Clinical Trial Service Unit & Epidemiological Studies Unit

CTSU

Better Survival for Young Women with Breast Cancer - New Study Overturns Old Beliefs

Another 20,000 lives each year could be saved worldwide if the drug tamoxifen was given immediately after surgery to all breast cancer patients who need it, no matter how young they are.

Tamoxifen has not usually been given to younger patients because doctors did not believe it helped pre-menopausal women. But new findings in today's * Lancet, from the largest ever randomised study of any cancer drug, overturn this perception and pave the way for a worldwide change in medical practice that would prevent thousands more deaths from the disease.

Most breast cancers have hormone receptors that can be blocked by tamoxifen, interfering with the growth of the cancer cells. Tamoxifen can either be started immediately after breast surgery to reduce the chances of the disease recurring, or, alternatively, used only if recurrence does occur.

An international collaboration, organised from Oxford University, followed 30,000 women with hormone-sensitive breast cancer. Within 10 years of surgery about one-third had relapsed and died. Starting tamoxifen early and continuing it for around five years halved the recurrence rate, irrespective of age, and improved long-term survival. It was effective whether or not chemotherapy had been given, and whether or not the cancer had already spread to the local lymph glands.

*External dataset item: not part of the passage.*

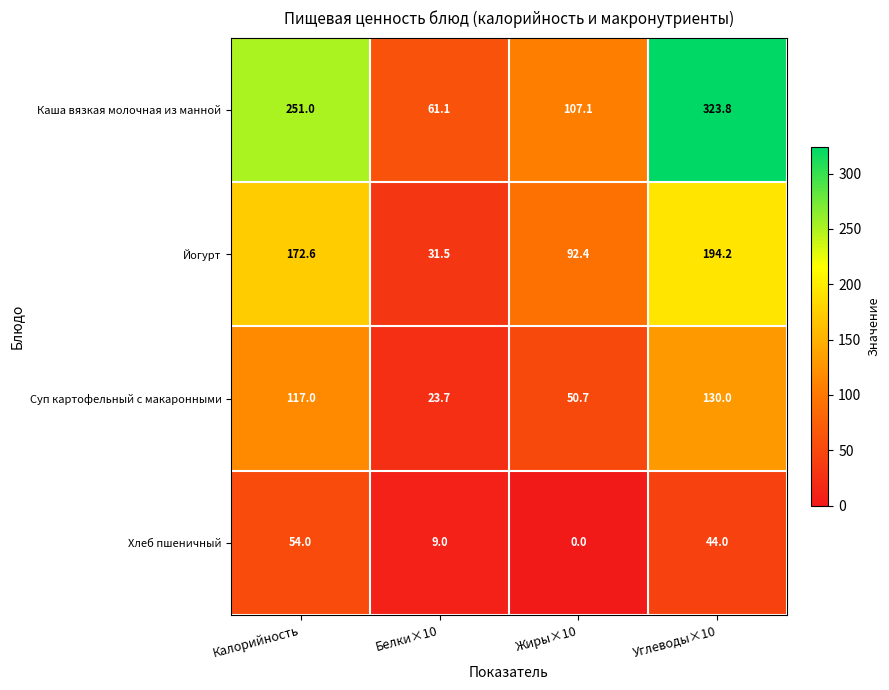

What is the difference between the maximum and minimum values in the Суп картофельный с макаронными series?

106.3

Professor Richard Peto, from Oxford University, said:

"Starting tamoxifen immediately after breast cancer surgery prevented one in six women from relapsing and one in twelve from dying, irrespective of age. Tamoxifen for older women is already saving more lives than any other cancer drug. But, most of the young breast cancer patients who need tamoxifen aren't yet getting it."

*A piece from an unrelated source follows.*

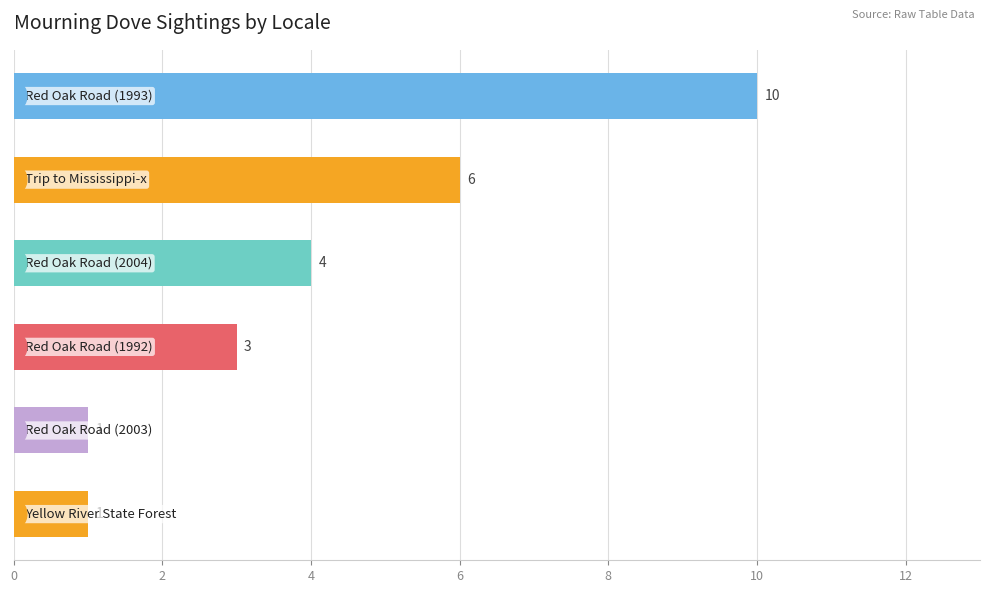

What is the greatest value displayed?

10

Even when no measurement had been made of whether or not there were hormone receptors on the original cancer, immediate tamoxifen improved survival.

Tamoxifen also has both bad and good side-effects. For example, it can cause cancer of the lining of the womb (endometrial cancer) or a blood clot in the lungs (pulmonary embolus), but these risks are relatively small. Moreover, this study shows that tamoxifen can halve the risk of a new cancer arising in the other breast. Overall, for women with hormone-sensitive breast cancer, tamoxifen prevents about 30 times as many deaths as it causes.

Professor Rory Collins, from Oxford University, said:

"For healthy women, even if they are at increased risk of developing breast cancer, the balance between the beneficial and adverse effects of tamoxifen remains uncertain. By contrast, for women who have already developed breast cancer the beneficial effects of tamoxifen far outweigh any adverse effects on survival. If all the breast cancer patients who need tamoxifen get it, this will save another 20,000 lives each year."

This collaboration brought together detailed information from 55 randomised trials conducted over the past two decades in more than a dozen countries. Dr Michael Clarke, the study coordinator, said:

"This huge study has shown that tamoxifen could save even more lives. Tamoxifen is not expensive: in most countries, five years of treatment costs only a few hundred pounds - or, to put it another way, a few thousand pounds per life saved."

The study was funded by the UK's Imperial Cancer Research Fund, one of the world's leading cancer charities.

For more information, see the FACT SHEET.


* "Tamoxifen for early breast cancer: an overview of the randomised trials." Early Breast Cancer Trialists' Collaborative Group. Lancet 16 May 1998.